Tools reference
The server exposes three kinds of tool: read-only data, read-only scans, and operation requests that require human approval, plus a couple of polling helpers. Data and scan tools mirror exactly what the corresponding tab shows.
Read-only data
| Tool | Returns |
|---|---|
get_system_metrics | CPU, memory, disk and uptime snapshot for the machine |
list_processes | The live process list (as on the Processes tab) |
get_process | Full detail for one process by PID |
list_connections | Every network connection (as on All Connections) |
Read-only scans
Each mirrors the matching tab. They run the same collectors and return structured results.
| Tool | Mirrors |
|---|---|
scan_threats | Threats |
scan_disk_cleanup | Disk Cleanup |
scan_appdata | App Data |
scan_registry | Registry › Issues |
scan_broken_links | Broken Links |
Operation requests (human-in-the-loop)
These never act on their own.
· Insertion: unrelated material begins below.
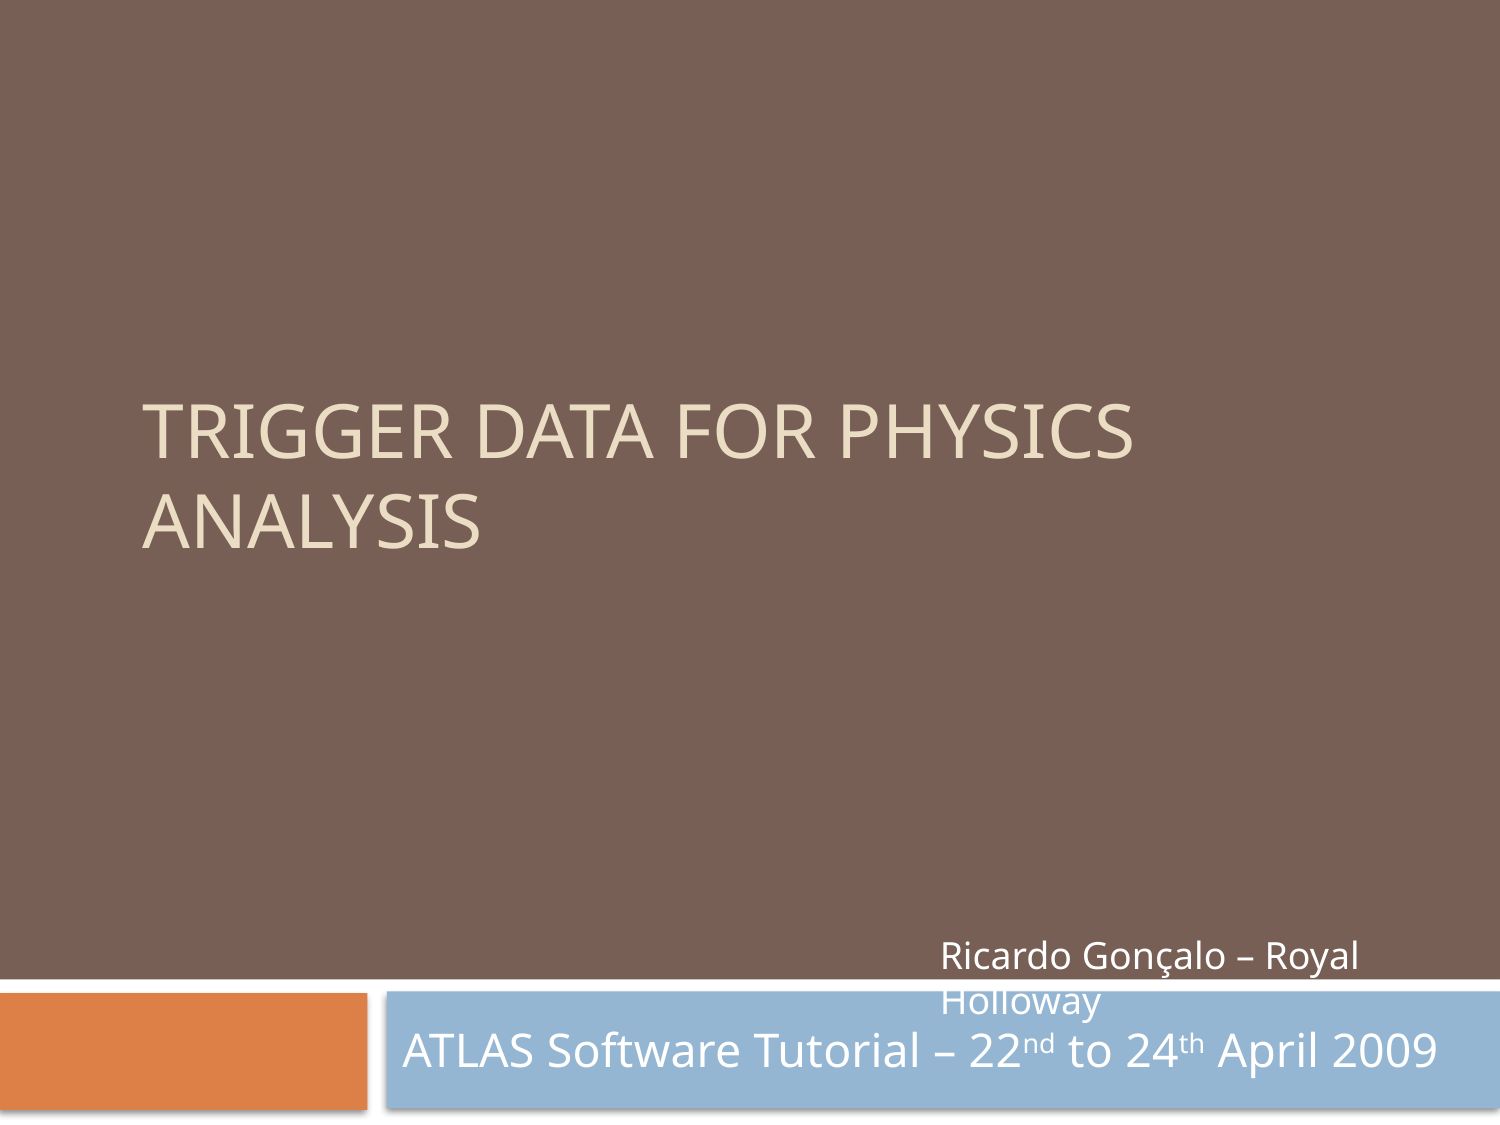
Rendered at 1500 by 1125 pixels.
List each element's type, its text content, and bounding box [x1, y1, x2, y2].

Each enqueues an approval request, raises a
system-tray notification, and returns {"status": "pending", "request_id": …}.
See Human-in-the-loop.
| Tool | Requests |
|---|---|
request_kill_process | Terminating a process by PID |
request_disk_cleanup | Clearing a disk-cleanup location |
request_registry_cleanup | Removing a flagged registry entry |
request_link_cleanup | Deleting a broken shortcut |
Mocked execution
When approved, operations currently run as a no-op that records what they would have done. The approval workflow is fully real; only the final effect is mocked.
Polling
| Tool | Purpose |
|---|---|
get_operation_status | Poll the outcome of a request_* by request_id |
list_pending_operations | List approval requests still awaiting a human decision |
Typical agent flow
- Call a data/scan tool to understand the system.
- Decide on an action and call the matching
request_*tool. - Receive
{"status": "pending", "request_id": …}. - Poll
get_operation_statusuntil the human approves or denies it in the app.